About 35 foster children gathered at Forestdale in July to help design the playground, which includes a rock climbing wall, an obstacle course, monkey bars, a slide and swings.

“Our kids are often depressed because of their situation in life, so they don’t go out of their houses very often,” said Anstiss Agnew, Forestdale’s executive director. “Here they can have a safe place to go outside to a place that takes them away from their everyday worries.”

Far Rockaway resident April Soto, a 19-year-old foster child at Forestdale, said the playground will play an important role in the lives of children who often feel isolated.

“This is amazing,” Soto said of the playground. “I’m going to be the first one on it with the kids.”

Jermaine Alfred, an 18-year-old foster child from Jamaica, said the playground will be an “outlet for negative feelings.”

“A lot of kids in the foster care system feel low, and some are abused and neglected,” Alfred said. “They can come here and they can take over the playground.
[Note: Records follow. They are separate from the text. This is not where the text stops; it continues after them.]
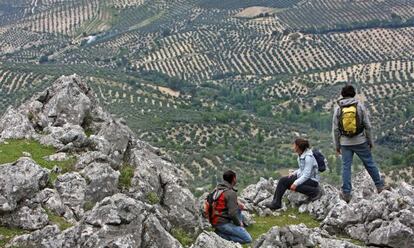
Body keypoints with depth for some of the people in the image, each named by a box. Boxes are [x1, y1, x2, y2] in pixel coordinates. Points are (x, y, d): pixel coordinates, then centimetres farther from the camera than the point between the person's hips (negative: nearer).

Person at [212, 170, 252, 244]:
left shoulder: (218, 188, 7)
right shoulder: (231, 193, -19)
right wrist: (239, 223, -6)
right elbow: (232, 213, -24)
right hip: (223, 223, -9)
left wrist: (236, 203, 9)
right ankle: (221, 234, -10)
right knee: (248, 239, -8)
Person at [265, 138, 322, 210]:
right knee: (283, 180, -7)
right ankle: (276, 203, -9)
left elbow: (307, 175, -25)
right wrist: (294, 173, 2)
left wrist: (296, 183, -29)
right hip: (302, 177, 9)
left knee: (294, 186, -34)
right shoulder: (300, 155, 6)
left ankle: (315, 191, -15)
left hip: (312, 180, -9)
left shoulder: (308, 157, -22)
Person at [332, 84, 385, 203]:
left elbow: (335, 129, 0)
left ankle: (346, 193, 2)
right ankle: (380, 186, 22)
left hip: (345, 143, 1)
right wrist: (370, 141, 7)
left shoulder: (338, 108, -2)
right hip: (360, 141, 0)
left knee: (346, 167, 5)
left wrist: (337, 146, 8)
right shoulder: (360, 106, -4)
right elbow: (367, 125, -4)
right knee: (369, 163, 13)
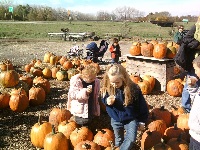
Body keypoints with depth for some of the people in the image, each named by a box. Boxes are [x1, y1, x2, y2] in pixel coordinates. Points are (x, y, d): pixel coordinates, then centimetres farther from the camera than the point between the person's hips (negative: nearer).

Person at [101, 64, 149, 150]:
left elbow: (142, 106, -12)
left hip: (131, 119, -2)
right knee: (118, 139, 20)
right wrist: (107, 101, -23)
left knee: (131, 139, -13)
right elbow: (103, 99, 3)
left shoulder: (133, 88, -25)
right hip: (115, 119, 3)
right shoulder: (107, 88, -17)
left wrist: (142, 121, -4)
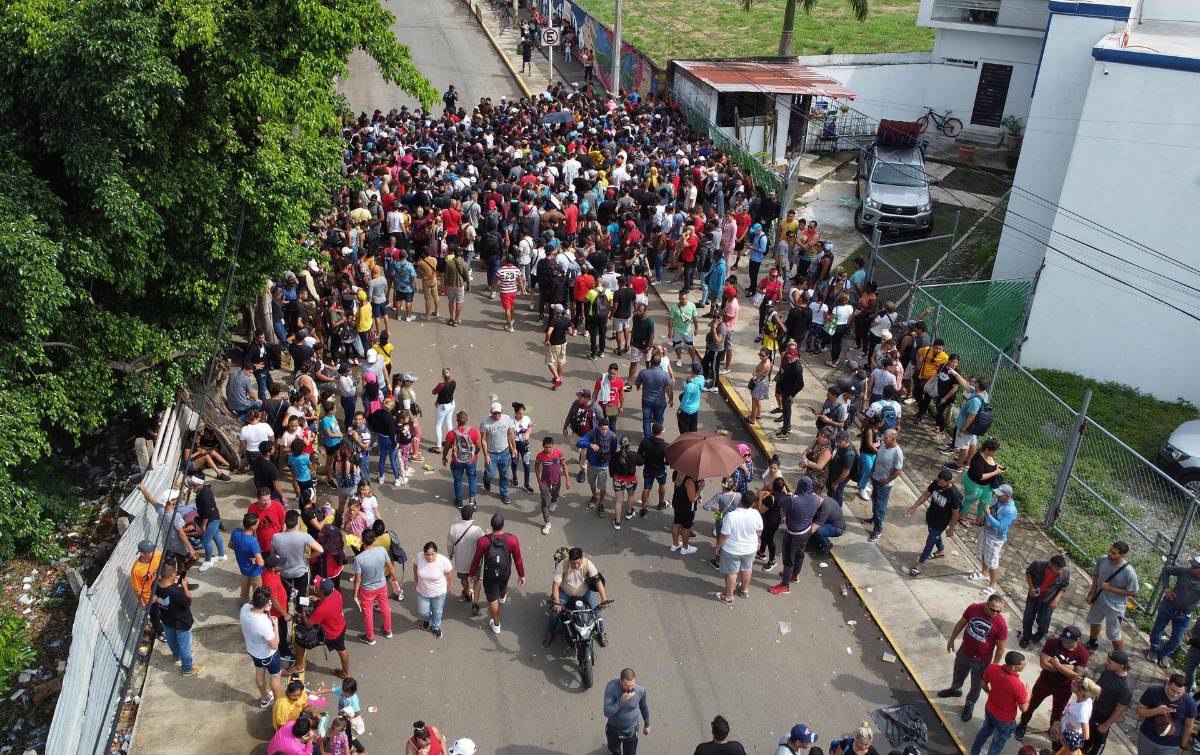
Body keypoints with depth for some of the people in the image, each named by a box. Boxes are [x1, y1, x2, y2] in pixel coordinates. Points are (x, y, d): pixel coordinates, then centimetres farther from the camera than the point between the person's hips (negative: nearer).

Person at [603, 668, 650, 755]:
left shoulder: (641, 690, -24)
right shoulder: (611, 687, -31)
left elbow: (644, 707, -3)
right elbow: (607, 712, -31)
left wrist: (647, 725, 10)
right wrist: (621, 701, -43)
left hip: (631, 731, 0)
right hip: (613, 729, 1)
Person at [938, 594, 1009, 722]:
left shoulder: (1001, 625, -29)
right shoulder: (973, 608, -20)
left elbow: (1000, 648, -15)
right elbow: (961, 624, -1)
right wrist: (951, 640, 7)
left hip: (981, 660, -3)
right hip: (963, 652, 3)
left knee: (976, 685, 20)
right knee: (958, 674, 29)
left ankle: (969, 705, 47)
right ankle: (955, 690, 59)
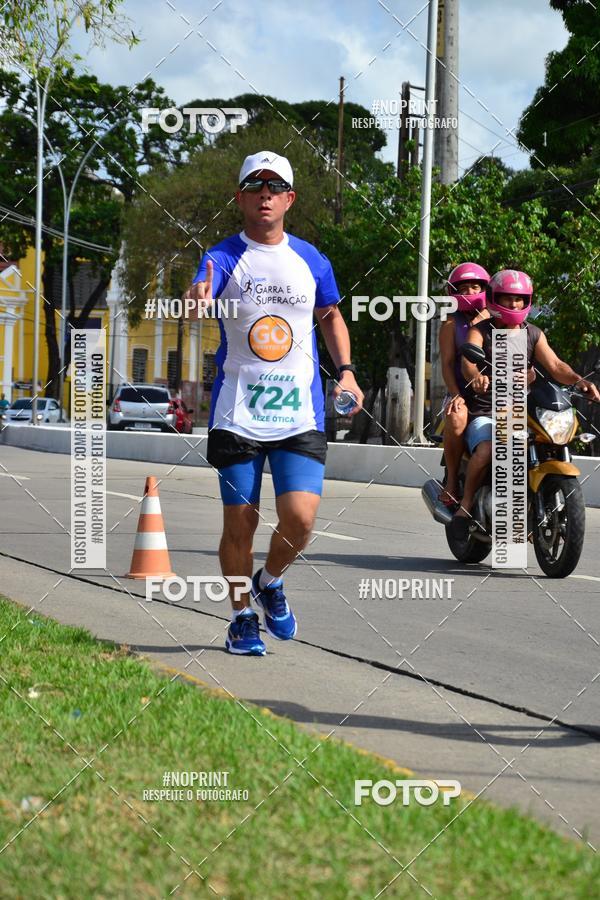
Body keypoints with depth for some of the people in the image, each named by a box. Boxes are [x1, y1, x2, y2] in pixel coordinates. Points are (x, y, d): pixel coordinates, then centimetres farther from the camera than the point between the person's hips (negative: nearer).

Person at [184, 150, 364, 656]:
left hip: (300, 417, 2)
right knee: (240, 524, 1)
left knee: (300, 519, -12)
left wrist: (346, 372, 12)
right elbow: (199, 298, -22)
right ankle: (242, 616, 23)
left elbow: (330, 315, 25)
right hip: (237, 416, -2)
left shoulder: (310, 260, 8)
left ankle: (270, 582, 20)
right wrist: (197, 302, -46)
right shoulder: (224, 257, -2)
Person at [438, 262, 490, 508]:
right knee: (456, 418, -37)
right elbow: (447, 363, 0)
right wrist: (455, 394, -17)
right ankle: (452, 479, -23)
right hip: (462, 394, -2)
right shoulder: (453, 324, 10)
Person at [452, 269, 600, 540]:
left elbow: (554, 365, -1)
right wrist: (476, 376, -45)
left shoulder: (533, 334, 13)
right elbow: (468, 362, -20)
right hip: (484, 413, -5)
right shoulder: (480, 331, 0)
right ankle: (466, 504, -14)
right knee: (486, 450, -34)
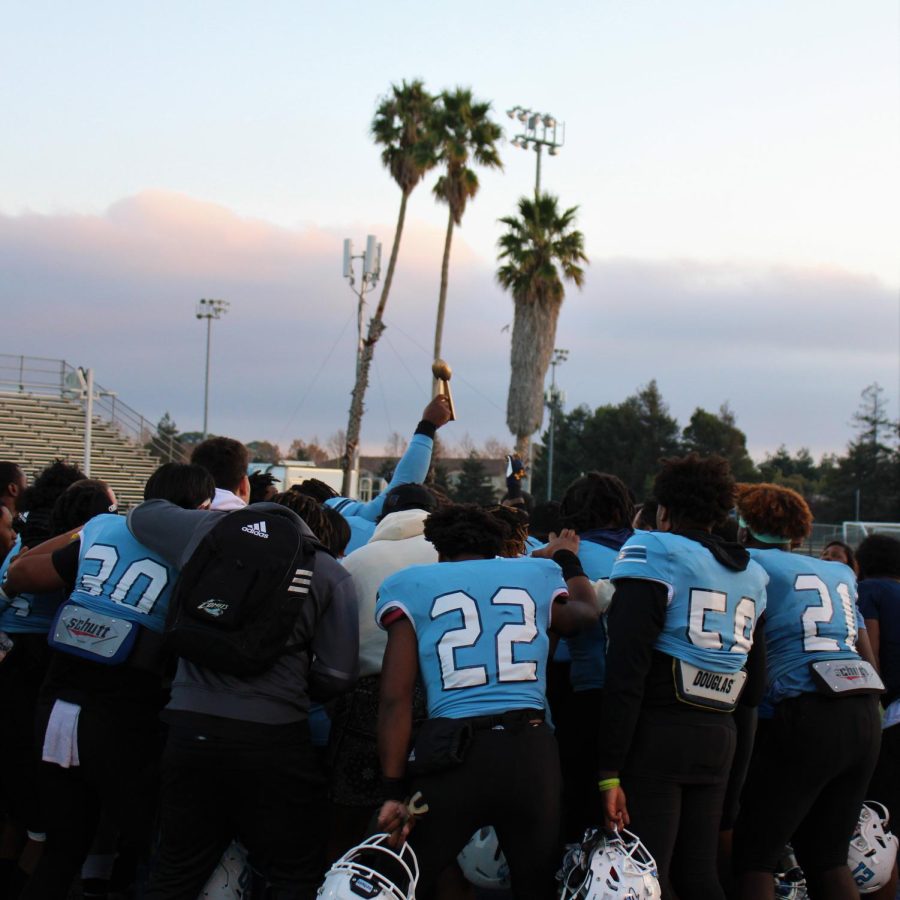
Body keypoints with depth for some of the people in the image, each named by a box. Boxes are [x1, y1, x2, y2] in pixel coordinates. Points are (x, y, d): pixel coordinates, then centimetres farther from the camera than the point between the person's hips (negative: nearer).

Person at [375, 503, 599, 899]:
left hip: (452, 752, -2)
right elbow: (585, 612, 39)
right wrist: (568, 559, 57)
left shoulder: (414, 585, 8)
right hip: (531, 749, 2)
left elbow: (396, 697, -1)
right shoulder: (537, 574, 16)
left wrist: (395, 791, -3)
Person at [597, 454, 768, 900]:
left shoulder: (654, 556, -8)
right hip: (718, 737, 7)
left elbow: (627, 671, -14)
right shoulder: (751, 575, 14)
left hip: (658, 732, -6)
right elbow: (754, 677, 18)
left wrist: (610, 770, -14)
On the playground, they can be whatever they want to be.”

Lions Club members Bernice Diaz, Ava Barzvi, Maureen Thomas, Steve Ramirez, and Adina Callender said the fact the playground was built in less than six hours is a testament to what community members can do when they come together.

“There’s a change in the air that I hope our community and neighbors will take a hold of, and that is volunteerism,” Ramirez said.